Gil’s activism saw him play a key role in the campaign to have Martin Luther King’s birthday marked as a national holiday. He was also a vocal supporter of the international labour movement as was evident in works like “Blue Collar” and “3 Miles Down”.

The specific political commentary in his work covered the Watergate scandal (in “H20 Gate Blues”), the election of Reagan in “B Movie” and the decline of the civil rights movement in “Winter in America”. Songs like “Johannesburg” voiced his opposition for to the apartheid regime, while “Work for Peace” condemned the first invasion of Iraq in 1991.

Heron didn’t start hip hop and never claimed to but he did try to guide it.

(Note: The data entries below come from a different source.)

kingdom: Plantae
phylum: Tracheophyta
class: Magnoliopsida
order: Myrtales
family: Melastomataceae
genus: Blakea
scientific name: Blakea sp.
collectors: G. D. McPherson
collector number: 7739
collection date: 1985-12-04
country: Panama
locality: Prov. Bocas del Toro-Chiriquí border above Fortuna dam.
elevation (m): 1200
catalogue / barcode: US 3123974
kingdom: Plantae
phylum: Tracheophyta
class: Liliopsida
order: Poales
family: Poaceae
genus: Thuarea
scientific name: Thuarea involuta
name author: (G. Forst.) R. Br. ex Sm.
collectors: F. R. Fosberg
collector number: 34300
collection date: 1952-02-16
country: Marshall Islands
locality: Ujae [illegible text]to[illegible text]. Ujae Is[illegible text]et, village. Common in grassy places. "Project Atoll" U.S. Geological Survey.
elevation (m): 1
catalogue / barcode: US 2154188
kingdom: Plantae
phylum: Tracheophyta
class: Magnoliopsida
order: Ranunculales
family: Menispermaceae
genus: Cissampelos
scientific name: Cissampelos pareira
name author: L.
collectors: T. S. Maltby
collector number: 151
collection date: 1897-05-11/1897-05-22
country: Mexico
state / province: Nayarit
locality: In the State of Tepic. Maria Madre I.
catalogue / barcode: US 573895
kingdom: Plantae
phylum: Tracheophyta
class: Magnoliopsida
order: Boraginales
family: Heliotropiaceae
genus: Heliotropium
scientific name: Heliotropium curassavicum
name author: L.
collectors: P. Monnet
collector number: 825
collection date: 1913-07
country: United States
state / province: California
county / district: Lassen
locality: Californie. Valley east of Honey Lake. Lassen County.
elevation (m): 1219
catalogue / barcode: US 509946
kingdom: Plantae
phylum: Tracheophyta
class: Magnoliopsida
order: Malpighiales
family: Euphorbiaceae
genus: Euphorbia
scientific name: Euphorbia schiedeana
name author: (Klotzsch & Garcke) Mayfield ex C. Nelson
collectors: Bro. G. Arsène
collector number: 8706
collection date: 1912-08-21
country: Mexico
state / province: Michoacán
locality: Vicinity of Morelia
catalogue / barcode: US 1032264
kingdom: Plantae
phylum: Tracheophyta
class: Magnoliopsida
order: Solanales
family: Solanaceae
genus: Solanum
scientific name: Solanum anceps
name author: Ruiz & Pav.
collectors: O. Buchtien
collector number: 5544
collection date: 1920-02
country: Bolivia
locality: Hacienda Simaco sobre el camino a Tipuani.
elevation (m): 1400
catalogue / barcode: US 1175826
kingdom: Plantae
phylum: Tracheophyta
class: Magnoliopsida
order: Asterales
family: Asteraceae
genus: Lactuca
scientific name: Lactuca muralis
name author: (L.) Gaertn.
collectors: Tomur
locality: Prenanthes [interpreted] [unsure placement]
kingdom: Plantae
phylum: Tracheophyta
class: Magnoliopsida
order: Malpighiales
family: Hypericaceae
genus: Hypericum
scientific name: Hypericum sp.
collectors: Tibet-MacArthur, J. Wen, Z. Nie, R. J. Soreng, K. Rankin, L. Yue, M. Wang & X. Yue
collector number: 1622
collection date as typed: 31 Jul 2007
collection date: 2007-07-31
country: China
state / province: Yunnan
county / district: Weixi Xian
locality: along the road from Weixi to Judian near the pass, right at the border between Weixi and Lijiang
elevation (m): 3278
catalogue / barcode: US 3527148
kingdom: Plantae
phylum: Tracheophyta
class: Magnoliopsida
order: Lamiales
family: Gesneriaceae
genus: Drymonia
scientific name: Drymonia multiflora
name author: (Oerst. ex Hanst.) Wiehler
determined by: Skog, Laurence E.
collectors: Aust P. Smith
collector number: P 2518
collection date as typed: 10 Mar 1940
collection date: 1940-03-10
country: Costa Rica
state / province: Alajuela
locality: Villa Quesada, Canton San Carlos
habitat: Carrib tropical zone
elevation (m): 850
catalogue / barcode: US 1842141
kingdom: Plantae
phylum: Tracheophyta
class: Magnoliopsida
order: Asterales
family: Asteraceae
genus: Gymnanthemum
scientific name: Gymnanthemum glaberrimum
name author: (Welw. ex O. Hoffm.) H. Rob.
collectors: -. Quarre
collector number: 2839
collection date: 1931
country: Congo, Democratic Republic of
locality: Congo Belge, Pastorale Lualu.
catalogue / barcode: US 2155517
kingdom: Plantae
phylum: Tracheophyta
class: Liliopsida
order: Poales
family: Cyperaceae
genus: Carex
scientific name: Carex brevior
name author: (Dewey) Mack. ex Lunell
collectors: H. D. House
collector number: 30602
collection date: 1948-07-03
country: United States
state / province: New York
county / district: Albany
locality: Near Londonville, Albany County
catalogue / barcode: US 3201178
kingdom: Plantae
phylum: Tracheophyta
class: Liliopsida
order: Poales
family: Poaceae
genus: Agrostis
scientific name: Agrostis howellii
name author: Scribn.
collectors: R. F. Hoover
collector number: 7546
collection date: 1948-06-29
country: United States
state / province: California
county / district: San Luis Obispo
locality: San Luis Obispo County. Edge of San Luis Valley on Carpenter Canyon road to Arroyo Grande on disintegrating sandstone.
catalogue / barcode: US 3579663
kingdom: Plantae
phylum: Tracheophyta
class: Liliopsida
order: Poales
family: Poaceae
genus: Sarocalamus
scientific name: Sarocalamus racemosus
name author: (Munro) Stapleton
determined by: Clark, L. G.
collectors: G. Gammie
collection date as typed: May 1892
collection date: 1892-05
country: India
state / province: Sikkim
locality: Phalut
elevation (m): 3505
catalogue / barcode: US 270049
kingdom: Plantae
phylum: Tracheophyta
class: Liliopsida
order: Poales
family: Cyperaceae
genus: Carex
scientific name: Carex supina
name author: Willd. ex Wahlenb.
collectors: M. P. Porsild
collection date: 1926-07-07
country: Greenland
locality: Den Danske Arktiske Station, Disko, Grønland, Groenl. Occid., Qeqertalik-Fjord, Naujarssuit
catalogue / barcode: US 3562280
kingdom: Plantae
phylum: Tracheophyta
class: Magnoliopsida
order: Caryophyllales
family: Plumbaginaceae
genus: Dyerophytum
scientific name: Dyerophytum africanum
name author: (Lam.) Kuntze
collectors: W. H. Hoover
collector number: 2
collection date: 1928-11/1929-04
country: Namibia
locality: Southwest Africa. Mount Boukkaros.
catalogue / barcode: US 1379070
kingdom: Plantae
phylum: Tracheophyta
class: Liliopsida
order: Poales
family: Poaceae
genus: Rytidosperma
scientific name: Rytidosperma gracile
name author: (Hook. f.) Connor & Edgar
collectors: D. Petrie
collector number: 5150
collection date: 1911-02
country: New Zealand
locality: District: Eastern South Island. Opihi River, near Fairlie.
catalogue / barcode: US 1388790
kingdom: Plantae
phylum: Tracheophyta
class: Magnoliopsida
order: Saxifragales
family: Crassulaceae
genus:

His 1992 track “Message to the Messengers” provided an open letter to rappers expressing his concerns about misogyny and gangsterism. It largely fell on deaf ears, as was evident in the “Ghetto Fabulous” mentality that took over, it did provide the basis for Talib Kweli’s 1995 “The Manifesto” which was a 10-point programme for conscious Hip Hop.

The lack of recognition and appreciation for Gil Scott-Heron was highlighted by his recent imprisonment for cocaine possession. He struggled with addiction for decades, and his candid attitude about his weakness made him an easy target for the authorities.

The music press acclaim for his 2010 album, “I’m New Here” seems like praise out of obligation for overlooking him for the majority of his career. He produced work which was far more deserving of praise. But late praise is better than none at all. The world of music is a better place for his contribution and he should be sorely missed.